By Christa Skiles
In my free time – or at least the treasured little free time I insist upon each night before I fall asleep, when the dog has finally crashed from his evening walk and I’ve put the smartphone down for good – I love to read. Most often, my taste leans toward fiction, but I also love a good nonfiction or business book with ideas that keep my brain spinning even after I turn off the lights.
For me, the latest title on that latter shelf is Kim Scott’s Radical Candor. Scott held leadership positions at companies including Google and Apple before starting her own business, Candor Inc. Her 2017 bestseller generated significant buzz for its premise that clear, concise, caring and candid guidance is the most effective way to build relationships at work that drive productivity, collaboration and happiness.
Scott lays out a quadrant with two dimensions, both of which she says are critical to providing effective praise or criticism. Radical candor is the ideal landing place at which you have the ability to demonstrate that you both:
- Care personally about someone
- While challenging them directly
It sounds simple, right? I’m guessing many of us think this is exactly how we approach our interactions with colleagues. However, as Scott illustrates, it’s far more likely that the behavior we model falls into one of the other three quadrant areas:
- Obnoxious Aggression: People using this technique have no problem giving blunt and candid criticism, but they do so with no acknowledgement that they care even a little about the person they’re correcting.
- Manipulative Insincerity: Feedback given with manipulative insincerity fails on both dimensions. It happens when individuals don’t care enough about the person with whom they’re interacting to challenge them directly and, therefore, offer only false praise or criticism.
- Ruinous Empathy: This is classic conflict avoidance, when someone tries too hard to find something nice to say, avoiding candid criticism in order to spare someone else’s feelings or prevent tension.
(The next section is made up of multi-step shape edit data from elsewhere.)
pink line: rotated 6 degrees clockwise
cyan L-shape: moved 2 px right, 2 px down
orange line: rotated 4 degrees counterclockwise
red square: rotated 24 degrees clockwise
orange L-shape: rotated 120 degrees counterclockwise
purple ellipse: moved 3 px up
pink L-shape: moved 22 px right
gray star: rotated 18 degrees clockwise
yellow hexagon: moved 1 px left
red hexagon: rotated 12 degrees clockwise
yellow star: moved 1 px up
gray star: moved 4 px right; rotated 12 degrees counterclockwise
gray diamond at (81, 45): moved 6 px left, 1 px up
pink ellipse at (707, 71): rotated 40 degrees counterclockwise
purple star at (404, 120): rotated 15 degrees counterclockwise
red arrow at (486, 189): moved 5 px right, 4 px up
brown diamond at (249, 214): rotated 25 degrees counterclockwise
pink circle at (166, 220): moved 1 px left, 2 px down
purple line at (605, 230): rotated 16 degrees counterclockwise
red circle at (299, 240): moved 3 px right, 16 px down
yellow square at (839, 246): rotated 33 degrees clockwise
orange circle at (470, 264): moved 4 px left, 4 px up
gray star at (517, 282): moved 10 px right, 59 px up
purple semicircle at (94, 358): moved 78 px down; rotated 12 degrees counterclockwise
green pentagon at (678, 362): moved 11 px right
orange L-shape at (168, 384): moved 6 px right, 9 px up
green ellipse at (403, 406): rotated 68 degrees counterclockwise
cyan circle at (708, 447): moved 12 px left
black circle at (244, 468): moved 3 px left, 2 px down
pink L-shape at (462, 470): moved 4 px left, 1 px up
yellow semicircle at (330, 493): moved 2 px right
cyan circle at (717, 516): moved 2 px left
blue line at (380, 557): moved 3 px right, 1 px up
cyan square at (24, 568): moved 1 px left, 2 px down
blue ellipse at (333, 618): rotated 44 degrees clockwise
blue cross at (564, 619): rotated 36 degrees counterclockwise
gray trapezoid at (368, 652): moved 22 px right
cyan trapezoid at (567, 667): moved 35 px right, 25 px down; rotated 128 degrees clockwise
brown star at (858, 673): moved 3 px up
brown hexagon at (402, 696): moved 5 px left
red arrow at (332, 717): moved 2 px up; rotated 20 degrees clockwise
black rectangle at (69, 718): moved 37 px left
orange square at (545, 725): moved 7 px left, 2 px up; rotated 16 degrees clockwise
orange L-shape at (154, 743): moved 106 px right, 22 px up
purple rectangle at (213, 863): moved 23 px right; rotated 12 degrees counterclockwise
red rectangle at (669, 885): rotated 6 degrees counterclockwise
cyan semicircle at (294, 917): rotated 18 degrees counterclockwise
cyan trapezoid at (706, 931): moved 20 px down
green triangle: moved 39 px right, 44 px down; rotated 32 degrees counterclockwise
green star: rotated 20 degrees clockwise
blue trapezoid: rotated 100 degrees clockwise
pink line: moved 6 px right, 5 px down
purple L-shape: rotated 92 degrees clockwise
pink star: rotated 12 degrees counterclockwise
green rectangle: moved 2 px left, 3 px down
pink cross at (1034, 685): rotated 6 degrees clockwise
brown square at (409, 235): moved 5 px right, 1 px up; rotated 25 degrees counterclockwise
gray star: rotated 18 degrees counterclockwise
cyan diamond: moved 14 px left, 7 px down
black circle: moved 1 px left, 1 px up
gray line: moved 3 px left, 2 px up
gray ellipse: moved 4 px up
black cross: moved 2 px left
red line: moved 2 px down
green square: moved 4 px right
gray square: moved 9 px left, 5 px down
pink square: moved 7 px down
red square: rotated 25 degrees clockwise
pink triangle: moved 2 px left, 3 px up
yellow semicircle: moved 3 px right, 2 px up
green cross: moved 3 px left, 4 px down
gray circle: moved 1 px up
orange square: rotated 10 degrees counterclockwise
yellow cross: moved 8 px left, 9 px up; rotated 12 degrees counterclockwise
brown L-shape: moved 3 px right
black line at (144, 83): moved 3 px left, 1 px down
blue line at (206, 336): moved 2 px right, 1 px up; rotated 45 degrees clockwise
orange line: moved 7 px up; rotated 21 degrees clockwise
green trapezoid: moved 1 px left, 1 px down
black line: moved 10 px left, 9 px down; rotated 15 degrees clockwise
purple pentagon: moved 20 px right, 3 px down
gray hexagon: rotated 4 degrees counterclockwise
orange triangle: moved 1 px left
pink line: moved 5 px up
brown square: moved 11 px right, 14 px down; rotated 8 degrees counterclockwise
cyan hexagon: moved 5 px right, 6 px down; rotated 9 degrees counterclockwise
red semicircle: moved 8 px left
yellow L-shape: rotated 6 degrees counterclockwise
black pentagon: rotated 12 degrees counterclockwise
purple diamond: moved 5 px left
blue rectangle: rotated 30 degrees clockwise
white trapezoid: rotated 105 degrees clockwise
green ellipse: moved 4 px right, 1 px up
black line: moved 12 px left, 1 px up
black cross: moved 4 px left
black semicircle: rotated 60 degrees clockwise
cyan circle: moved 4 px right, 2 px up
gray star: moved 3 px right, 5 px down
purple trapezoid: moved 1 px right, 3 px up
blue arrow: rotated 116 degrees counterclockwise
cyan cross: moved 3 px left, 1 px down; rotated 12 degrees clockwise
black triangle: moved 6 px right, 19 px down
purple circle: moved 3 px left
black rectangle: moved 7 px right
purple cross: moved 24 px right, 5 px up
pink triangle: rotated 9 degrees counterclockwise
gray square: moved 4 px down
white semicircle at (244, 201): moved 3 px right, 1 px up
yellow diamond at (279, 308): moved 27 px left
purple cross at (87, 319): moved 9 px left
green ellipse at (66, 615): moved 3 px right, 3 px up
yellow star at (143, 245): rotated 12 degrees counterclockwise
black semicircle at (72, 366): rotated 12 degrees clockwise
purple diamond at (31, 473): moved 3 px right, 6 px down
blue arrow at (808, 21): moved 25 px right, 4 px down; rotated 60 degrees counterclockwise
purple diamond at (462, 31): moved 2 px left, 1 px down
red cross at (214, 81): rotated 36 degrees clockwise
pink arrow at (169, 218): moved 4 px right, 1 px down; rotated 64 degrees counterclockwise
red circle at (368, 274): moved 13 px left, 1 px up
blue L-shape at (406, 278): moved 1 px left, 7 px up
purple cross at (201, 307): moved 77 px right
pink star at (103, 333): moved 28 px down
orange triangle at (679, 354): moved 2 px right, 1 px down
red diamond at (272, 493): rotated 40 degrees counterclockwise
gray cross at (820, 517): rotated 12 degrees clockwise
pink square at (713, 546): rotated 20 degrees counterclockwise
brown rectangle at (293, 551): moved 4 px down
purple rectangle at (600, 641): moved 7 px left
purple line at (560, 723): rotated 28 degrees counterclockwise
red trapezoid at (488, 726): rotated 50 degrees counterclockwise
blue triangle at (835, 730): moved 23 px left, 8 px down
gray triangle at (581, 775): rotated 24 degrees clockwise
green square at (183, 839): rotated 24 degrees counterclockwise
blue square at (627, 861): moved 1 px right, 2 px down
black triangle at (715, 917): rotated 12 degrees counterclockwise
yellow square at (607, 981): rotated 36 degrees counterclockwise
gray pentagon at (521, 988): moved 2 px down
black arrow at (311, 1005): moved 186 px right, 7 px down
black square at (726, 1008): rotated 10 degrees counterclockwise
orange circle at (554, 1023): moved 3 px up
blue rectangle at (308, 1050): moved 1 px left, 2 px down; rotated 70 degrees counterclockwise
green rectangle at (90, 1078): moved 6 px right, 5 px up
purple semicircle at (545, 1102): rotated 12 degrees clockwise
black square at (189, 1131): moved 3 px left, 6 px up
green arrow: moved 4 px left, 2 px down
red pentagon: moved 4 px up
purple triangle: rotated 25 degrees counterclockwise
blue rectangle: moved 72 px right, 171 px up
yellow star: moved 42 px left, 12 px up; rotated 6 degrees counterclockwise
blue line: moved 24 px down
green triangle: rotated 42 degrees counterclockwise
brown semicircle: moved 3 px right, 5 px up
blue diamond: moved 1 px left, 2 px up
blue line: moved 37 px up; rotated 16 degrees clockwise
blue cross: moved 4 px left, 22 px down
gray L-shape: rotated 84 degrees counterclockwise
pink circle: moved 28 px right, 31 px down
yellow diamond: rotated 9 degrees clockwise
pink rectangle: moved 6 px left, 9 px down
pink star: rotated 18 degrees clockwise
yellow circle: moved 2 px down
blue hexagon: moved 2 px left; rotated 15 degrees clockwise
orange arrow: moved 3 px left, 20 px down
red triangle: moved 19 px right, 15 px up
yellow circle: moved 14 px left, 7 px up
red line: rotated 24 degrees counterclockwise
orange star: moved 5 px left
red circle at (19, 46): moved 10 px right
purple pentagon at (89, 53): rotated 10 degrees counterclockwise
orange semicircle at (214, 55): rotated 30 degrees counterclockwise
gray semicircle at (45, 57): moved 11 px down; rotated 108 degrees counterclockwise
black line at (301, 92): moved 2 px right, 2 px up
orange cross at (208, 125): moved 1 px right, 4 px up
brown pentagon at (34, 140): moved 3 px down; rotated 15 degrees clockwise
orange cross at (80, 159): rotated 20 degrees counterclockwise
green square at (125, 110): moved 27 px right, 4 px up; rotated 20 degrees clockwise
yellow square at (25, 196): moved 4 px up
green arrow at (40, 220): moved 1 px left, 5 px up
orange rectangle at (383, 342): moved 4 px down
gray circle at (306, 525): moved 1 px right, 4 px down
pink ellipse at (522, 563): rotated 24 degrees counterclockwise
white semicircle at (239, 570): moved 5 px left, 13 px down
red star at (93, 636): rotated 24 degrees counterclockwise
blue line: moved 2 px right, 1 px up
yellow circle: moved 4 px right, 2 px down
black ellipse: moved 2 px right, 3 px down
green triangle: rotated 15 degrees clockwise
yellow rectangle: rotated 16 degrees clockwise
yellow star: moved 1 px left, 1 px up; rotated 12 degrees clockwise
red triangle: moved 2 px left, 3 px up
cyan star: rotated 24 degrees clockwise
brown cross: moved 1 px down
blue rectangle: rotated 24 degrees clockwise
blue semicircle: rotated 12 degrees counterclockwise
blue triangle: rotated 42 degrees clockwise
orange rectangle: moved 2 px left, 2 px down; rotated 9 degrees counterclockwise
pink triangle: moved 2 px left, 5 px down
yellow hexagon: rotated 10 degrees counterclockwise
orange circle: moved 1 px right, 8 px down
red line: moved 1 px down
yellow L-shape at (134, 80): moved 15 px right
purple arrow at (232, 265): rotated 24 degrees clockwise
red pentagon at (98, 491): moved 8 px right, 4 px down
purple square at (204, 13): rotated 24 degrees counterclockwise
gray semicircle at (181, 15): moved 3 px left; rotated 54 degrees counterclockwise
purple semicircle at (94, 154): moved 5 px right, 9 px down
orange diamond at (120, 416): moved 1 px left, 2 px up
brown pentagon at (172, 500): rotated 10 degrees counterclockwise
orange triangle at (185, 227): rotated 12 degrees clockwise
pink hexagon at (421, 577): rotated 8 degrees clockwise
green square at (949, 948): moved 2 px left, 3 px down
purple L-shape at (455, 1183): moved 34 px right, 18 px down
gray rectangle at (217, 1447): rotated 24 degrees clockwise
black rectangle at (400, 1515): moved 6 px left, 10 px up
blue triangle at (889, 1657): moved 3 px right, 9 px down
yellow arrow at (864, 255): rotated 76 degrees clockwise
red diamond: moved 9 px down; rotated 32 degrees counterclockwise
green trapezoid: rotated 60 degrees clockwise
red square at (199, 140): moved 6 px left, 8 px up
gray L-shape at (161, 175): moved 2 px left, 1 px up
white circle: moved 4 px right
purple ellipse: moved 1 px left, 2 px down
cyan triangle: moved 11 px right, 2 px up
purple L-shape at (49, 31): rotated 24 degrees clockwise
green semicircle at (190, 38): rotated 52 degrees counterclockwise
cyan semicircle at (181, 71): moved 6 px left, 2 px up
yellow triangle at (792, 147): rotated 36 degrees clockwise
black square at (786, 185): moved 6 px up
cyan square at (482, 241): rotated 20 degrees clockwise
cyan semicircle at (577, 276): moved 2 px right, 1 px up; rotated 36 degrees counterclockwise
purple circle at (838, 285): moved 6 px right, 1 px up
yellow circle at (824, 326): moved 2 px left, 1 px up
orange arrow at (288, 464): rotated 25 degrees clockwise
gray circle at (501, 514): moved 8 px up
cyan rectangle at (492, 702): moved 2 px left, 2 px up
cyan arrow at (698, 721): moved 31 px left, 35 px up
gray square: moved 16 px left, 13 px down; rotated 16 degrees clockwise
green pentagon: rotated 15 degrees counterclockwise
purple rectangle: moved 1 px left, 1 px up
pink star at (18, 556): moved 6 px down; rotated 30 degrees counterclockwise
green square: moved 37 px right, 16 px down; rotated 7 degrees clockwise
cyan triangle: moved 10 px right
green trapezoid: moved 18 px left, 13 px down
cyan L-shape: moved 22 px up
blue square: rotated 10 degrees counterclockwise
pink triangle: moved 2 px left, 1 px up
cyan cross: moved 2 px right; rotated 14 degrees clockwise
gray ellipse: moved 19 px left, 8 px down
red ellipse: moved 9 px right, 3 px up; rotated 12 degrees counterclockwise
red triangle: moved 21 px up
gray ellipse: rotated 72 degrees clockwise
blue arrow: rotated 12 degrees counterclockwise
According to Scott, “Ruinous empathy is responsible for the vast majority of management mistakes I’ve seen in my career.”
Individuals often fluctuate among the quadrants – someone who’s obnoxiously aggressive in one situation might demonstrate ruinous empathy in another. The great thing about Scott’s book is that the examples she provides (and I wish there were more of them) are quickly relatable. It’s all too easy to apply the above definitions to relationships throughout your own career or to your communications with co-workers. She’s also devoted the entire second half of the book just to tools and techniques for implementing a program of radical candor in your workplace.
While the book has obvious insights for anyone who works in an office, it’s definitely written for supervisors, and Scott is clear that it can be difficult to turn radical candor from an individual management philosophy into a systemic company culture unless you have direct buy-in from the top. But, at the end of the day, Radical Candor succeeds because its proposition is so obvious yet complicated to achieve. I would recommend the book to anyone striving to be a better leader and better person, regardless of the title on your business card.